Hay that is more than 70 percent NDF (Neutral Detergent Fiber) will not meet energy needs the last eight weeks of gestation or during early lactation. This causes all kinds of production problems, including loss of body condition score, more dystocia, lower milk production and delayed or difficulty rebreeding.
All of these are magnified in first and second calf heifers. The next reason for forage testing is to help in the decision of what hay to feed and when to feed it. Perhaps this is the simplest and most effective step a producer can take.
Many farms have the first cutting hay stored in the barn first and the later cuttings stored closer to the entrance so you tend to feed the last cut first and the first cut last. It would be much more beneficial if we could match the forage quality with nutritional needs of the cow.
For March/April calving cows, the poorest quality hay should be fed first during the winter. After weaning, the cow’s requirements are the lowest.
When grazing can no longer be accomplished, then feed the poorest quality hay, or start supplementing the late stockpiled forages with some of the poor quality hay to extend the time on stockpiled forages, particularly if the stockpiled forages is fescue that tends to hold its quality well into the winter time.
During the coldest months, which is typically right before calving for the majority of producers, the energy requirements for the cows are on the rise. This is also when cold weather adds an extra stress to the cow’s energy needs to maintain body temperature and to warm the water she drinks.
By matching the best quality hay to the time that the cow has the highest need we can minimize the amount of supplement that is needed to maintain the body condition and health of the animals.
The best hay should be saved for late gestation and early lactation (before spring pasture turn-out).
Sorting the animals into groups based on their nutritional needs is another good way to save supplement costs. If a portion of the herd is in significantly better or worse condition than the majority of the herd, then perhaps they need to be managed separately where their feed can be tailored to their needs without adjusting the supplement for the entire herd.
There is no point in wasting supplement on the entire herd to meet the needs of a few cows. You can save supplement costs by pulling out thin cows and feeding them with your replacement heifers, or culling them from the herd if they are continually high maintenance animals.
One option producers rarely consider to improve the digestibility of hay is chopping.
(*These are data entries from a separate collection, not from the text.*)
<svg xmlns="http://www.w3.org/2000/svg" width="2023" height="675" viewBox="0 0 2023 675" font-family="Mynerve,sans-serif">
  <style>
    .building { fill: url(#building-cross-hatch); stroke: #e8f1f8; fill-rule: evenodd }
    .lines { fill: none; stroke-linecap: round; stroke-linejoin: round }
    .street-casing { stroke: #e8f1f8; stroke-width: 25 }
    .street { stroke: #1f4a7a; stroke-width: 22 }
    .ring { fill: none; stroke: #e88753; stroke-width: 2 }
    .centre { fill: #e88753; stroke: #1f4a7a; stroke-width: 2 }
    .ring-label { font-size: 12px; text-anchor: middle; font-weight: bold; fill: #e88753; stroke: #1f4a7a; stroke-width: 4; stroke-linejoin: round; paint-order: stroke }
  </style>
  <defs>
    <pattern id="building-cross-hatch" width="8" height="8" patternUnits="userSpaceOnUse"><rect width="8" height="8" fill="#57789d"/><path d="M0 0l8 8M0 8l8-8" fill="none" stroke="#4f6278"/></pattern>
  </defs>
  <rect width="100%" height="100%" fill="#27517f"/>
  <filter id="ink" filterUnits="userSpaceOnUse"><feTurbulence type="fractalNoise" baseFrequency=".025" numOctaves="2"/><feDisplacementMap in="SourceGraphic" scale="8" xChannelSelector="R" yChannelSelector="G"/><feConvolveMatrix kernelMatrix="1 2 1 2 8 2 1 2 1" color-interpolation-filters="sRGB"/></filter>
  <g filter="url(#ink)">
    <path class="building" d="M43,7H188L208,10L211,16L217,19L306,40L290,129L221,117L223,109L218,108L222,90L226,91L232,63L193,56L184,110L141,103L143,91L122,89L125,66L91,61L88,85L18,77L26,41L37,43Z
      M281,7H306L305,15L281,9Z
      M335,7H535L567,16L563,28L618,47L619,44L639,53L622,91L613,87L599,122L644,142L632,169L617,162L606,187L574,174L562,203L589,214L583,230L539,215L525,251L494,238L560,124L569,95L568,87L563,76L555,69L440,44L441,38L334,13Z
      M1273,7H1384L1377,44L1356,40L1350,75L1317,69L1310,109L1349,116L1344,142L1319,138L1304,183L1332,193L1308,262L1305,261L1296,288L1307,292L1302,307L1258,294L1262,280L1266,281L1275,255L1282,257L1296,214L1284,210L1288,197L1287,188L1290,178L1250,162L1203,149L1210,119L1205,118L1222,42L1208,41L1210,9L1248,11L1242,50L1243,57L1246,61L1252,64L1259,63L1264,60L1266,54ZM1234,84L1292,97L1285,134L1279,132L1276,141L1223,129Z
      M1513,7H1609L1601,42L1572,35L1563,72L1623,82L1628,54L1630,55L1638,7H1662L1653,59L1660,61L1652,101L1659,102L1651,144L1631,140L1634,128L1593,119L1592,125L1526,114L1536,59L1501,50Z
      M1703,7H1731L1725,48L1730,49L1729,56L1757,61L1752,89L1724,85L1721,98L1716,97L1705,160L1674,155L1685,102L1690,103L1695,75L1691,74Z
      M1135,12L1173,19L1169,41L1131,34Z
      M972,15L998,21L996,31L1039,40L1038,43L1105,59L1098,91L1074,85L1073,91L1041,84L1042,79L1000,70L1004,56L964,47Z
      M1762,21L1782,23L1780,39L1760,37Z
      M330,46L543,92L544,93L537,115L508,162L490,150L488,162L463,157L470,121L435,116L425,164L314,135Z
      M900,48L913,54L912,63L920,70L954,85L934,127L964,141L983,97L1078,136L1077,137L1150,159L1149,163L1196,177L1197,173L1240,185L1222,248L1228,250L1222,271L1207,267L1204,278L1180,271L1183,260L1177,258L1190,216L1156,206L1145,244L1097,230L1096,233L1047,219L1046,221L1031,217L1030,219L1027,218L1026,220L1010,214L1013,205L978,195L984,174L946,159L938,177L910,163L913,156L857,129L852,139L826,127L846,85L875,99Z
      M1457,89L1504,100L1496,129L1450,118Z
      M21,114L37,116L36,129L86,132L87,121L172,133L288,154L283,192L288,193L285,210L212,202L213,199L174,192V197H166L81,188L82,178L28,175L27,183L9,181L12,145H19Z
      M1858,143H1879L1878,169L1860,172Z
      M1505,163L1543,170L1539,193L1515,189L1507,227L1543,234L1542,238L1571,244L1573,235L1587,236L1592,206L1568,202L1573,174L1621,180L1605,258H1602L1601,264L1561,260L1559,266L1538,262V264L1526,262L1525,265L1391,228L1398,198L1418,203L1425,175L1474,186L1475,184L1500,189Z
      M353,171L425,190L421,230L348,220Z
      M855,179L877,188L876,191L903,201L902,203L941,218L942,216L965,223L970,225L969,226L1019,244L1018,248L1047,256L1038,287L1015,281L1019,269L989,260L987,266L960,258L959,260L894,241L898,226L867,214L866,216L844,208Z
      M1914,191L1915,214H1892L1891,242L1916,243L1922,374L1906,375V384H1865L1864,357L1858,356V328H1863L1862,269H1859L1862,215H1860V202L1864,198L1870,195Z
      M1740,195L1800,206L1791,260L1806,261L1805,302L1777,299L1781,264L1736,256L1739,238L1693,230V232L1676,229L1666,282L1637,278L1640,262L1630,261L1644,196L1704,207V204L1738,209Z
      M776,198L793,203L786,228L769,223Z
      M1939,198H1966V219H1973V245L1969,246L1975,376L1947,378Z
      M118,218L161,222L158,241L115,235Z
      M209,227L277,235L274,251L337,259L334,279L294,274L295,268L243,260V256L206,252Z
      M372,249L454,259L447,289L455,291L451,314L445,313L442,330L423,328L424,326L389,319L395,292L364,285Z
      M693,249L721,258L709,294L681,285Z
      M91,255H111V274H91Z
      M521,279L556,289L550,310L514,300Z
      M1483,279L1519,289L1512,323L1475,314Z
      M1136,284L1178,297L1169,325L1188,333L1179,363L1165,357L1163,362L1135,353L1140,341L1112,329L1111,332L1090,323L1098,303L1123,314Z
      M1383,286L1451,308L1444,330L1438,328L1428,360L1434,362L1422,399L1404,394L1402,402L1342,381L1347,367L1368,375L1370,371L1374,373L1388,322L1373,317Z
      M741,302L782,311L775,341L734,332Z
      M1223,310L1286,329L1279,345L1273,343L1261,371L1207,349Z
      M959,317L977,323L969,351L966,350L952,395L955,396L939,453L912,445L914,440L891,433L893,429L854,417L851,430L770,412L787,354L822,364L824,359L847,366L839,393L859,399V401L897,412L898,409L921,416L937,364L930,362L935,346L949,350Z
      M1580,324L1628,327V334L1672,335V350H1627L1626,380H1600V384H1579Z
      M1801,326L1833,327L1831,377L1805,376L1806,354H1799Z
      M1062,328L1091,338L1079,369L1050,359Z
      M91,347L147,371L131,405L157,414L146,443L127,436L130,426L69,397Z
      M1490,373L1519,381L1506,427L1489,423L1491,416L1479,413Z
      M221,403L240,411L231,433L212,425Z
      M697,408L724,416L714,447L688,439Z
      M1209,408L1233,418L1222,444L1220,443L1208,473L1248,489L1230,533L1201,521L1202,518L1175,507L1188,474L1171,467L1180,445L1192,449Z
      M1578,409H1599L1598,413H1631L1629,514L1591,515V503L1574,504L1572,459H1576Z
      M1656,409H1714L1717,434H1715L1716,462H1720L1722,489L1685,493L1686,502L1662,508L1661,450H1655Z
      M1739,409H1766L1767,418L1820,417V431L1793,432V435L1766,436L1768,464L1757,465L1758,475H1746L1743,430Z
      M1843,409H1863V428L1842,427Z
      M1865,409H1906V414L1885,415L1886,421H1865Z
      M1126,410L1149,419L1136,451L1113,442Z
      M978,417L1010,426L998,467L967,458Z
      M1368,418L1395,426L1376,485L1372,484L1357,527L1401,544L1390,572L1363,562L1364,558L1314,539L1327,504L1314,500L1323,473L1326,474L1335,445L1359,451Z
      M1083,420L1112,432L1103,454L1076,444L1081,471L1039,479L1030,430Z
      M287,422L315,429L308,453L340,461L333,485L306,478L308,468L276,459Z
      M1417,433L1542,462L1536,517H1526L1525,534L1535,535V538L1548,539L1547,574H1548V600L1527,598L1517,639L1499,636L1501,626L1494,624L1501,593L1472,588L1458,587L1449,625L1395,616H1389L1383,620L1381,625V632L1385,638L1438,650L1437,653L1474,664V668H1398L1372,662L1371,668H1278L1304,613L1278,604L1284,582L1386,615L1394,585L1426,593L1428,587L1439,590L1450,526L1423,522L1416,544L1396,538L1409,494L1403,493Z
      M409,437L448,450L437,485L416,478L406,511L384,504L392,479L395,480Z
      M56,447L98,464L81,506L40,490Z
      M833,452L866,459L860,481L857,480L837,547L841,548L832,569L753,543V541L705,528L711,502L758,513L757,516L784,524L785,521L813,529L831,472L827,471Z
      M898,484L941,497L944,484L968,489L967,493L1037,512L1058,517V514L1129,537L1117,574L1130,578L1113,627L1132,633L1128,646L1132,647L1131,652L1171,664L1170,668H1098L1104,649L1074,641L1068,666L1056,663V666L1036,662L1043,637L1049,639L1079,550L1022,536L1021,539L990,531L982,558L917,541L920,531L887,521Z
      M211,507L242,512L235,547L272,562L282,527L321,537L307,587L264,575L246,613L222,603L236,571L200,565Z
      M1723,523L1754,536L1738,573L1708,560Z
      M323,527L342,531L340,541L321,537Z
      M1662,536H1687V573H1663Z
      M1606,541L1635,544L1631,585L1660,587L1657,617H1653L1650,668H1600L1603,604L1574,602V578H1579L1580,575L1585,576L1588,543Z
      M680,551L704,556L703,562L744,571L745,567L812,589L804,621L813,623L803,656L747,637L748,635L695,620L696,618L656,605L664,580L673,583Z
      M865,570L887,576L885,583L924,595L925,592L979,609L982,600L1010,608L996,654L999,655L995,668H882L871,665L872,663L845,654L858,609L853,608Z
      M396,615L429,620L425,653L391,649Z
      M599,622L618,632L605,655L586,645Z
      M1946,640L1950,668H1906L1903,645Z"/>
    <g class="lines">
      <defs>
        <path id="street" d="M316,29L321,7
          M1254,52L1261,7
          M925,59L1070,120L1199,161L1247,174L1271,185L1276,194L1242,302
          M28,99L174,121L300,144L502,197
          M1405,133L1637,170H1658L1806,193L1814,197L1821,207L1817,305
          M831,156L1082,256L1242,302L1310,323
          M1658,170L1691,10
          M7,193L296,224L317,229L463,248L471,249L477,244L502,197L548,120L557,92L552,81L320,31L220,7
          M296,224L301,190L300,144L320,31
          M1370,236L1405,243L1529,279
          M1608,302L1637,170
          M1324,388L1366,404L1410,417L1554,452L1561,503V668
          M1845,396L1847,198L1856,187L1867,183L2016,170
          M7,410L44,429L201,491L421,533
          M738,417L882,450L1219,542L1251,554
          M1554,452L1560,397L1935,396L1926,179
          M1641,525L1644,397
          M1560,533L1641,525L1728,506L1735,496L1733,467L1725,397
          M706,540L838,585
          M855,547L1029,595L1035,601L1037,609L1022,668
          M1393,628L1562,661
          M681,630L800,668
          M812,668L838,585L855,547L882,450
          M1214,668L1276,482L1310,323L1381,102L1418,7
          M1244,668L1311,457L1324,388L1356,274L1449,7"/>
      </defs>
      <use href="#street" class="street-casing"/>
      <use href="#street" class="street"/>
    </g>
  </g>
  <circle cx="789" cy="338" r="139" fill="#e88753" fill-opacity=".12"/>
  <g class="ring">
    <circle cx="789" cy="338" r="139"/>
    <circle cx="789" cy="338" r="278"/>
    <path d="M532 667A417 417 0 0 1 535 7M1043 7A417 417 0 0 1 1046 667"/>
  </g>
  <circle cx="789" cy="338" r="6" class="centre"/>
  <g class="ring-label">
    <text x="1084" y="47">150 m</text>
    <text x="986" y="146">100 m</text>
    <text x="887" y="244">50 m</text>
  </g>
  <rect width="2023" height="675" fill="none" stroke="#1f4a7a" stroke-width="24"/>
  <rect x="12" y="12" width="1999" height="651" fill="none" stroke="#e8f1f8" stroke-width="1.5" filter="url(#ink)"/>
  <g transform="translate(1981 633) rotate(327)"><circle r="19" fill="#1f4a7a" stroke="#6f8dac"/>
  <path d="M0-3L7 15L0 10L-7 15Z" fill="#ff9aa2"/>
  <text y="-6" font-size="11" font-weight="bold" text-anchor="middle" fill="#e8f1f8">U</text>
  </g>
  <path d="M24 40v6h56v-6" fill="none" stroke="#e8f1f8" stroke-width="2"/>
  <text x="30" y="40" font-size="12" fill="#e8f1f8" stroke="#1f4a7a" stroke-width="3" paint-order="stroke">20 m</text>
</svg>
Chopping hay allows the cows to eat 25-30 percent more energy. Costs of chopping hay (equipment, labor, etc.) should be compared to costs of purchasing supplemental energy. If the equipment costs are higher than the cost to purchase additional feed then chopping is probably not an option, but if you can come up with some relatively cost effective equipment then it may be an option to consider.
Addressing any potential problems in the winter feeding areas should be taken care of now while the weather is good instead of waiting until the mud is axle deep.
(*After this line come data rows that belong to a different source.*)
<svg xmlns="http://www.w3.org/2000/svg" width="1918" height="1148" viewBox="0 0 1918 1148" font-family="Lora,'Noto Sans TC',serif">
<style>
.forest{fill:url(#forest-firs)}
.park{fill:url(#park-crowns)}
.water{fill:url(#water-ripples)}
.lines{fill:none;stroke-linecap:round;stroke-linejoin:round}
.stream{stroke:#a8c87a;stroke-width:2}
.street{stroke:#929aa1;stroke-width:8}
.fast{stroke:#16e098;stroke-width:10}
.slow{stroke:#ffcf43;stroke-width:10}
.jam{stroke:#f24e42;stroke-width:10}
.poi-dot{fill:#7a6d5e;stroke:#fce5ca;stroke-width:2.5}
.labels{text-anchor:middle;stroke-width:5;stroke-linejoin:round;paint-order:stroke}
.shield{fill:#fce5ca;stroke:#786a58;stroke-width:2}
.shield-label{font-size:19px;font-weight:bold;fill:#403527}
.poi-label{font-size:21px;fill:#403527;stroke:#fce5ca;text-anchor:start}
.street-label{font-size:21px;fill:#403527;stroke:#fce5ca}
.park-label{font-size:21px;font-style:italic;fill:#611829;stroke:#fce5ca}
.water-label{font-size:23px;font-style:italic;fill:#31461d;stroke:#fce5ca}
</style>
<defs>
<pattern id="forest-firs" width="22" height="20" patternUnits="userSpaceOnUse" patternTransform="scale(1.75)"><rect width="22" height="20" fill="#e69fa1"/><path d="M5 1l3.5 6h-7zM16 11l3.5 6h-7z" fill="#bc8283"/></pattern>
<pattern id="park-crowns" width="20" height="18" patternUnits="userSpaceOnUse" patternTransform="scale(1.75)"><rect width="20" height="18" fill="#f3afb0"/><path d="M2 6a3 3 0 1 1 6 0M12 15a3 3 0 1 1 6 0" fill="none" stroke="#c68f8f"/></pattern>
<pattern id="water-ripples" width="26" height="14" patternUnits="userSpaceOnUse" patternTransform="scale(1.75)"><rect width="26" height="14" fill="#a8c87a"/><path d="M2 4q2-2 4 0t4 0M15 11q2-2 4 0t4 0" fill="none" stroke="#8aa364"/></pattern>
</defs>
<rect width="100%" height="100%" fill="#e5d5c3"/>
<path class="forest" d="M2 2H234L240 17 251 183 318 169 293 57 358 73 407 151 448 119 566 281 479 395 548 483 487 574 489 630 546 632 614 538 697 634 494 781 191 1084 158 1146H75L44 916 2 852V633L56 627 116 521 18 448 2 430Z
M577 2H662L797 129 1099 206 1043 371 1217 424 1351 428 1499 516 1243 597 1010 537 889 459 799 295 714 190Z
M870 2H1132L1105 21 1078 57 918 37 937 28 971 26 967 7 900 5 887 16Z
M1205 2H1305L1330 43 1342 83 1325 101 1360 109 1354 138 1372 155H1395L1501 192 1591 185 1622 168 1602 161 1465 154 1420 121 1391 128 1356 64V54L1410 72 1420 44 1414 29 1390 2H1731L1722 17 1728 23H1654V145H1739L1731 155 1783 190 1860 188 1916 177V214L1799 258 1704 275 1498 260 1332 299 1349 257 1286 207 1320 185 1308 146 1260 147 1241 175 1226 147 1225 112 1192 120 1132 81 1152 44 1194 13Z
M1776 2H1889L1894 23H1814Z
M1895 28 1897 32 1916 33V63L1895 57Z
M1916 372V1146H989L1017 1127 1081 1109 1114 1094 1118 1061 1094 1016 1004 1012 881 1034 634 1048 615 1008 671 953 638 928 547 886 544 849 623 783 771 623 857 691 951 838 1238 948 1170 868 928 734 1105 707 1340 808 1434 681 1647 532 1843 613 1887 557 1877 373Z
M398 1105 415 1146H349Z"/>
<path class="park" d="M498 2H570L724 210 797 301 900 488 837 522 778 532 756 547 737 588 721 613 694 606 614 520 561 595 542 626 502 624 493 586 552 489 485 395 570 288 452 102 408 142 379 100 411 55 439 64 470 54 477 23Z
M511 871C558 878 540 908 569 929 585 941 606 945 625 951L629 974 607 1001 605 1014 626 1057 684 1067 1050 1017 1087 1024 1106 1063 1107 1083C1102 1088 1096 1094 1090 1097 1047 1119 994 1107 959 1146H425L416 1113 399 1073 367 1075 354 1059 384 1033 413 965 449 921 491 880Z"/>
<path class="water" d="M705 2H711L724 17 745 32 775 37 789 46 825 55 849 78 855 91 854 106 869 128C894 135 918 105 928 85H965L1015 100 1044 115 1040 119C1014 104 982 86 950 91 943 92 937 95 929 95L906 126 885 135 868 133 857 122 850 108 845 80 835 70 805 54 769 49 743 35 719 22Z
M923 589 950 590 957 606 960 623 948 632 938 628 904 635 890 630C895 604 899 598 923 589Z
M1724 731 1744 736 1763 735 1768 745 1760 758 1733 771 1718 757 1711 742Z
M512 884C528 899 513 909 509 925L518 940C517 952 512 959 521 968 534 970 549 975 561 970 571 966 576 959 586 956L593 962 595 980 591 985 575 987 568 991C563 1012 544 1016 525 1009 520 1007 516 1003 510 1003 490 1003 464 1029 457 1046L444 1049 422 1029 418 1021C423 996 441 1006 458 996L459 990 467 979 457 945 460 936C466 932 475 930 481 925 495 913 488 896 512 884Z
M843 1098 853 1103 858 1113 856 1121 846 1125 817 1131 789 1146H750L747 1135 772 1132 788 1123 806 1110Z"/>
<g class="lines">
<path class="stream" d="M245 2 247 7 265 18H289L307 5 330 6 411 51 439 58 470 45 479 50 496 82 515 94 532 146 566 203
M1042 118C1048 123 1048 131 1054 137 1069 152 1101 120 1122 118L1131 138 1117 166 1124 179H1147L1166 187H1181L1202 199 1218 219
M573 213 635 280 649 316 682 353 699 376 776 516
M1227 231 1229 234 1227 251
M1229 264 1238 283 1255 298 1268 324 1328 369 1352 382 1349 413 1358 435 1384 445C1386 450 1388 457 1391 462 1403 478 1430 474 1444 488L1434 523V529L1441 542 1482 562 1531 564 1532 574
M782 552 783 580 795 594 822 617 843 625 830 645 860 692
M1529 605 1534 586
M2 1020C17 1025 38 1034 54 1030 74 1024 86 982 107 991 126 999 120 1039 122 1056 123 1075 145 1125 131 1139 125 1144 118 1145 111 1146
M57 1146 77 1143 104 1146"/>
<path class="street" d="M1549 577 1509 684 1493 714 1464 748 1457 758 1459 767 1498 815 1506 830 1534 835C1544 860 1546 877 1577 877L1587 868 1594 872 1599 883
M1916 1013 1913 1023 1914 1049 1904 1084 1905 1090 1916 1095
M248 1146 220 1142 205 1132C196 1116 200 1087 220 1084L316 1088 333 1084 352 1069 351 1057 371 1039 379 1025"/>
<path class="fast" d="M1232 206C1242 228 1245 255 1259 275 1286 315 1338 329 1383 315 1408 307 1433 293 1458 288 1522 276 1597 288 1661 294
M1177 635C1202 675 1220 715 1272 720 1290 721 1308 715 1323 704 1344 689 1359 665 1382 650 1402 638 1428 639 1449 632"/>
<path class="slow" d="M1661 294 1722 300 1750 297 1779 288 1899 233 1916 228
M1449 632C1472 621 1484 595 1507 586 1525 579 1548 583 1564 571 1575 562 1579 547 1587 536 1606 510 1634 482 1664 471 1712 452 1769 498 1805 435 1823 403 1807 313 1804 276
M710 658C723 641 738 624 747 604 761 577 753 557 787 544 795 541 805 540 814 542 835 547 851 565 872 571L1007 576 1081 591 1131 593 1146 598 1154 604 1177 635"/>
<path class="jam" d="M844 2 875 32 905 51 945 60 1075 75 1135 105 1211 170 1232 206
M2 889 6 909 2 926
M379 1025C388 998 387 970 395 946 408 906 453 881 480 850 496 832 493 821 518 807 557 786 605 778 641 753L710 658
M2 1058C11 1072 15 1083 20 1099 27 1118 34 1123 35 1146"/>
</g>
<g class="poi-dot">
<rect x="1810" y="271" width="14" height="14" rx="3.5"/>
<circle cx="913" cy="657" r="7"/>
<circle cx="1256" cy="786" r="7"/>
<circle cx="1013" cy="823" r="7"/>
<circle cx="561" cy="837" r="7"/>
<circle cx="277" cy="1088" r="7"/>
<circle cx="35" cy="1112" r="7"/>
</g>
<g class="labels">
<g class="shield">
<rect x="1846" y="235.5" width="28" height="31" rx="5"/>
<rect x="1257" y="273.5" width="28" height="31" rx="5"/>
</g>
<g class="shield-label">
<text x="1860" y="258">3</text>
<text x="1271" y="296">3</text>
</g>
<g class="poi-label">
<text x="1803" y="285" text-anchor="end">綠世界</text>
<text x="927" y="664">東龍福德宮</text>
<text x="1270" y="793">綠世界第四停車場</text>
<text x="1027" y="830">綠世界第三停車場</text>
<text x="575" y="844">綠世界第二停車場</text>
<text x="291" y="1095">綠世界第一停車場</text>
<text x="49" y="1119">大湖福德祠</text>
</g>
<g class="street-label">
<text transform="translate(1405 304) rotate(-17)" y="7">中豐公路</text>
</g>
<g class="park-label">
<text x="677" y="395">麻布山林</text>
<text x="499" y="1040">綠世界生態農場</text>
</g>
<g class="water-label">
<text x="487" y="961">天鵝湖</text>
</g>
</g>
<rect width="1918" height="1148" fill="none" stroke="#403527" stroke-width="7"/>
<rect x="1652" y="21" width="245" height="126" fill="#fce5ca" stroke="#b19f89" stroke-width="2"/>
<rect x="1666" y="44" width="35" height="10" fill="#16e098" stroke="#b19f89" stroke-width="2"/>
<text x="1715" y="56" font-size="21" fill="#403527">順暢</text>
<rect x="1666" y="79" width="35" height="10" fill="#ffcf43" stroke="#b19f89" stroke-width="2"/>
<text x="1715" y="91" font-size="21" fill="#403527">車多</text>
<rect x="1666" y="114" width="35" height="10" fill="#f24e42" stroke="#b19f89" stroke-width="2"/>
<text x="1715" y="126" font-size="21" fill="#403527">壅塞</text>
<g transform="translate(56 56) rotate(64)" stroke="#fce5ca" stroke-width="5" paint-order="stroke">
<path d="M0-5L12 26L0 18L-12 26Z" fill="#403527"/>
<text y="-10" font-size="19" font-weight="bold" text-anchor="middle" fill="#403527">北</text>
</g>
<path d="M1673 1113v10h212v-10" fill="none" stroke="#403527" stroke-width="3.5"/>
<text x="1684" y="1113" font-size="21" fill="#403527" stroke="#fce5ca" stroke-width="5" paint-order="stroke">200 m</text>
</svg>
Do you need to add stone to an access road or heavy use pad? How about the area around your winter source of water? A little time addressing these areas now will save you hours of frustration as the rain comes and the temperatures drop.
In summary, take stock of your available feed. Check out your options for supplements. Sharpen your pencil and evaluate the value of your hay based on forage samples and plan for what will be fed when and what supplements will be needed.
Prepare your winter feeding areas before you need them and decide if all of your animals really have a home on your farm for the winter or if it is time for them to go.
(The author is a district conservationist with the USDA Natural Resources Conservation Service.)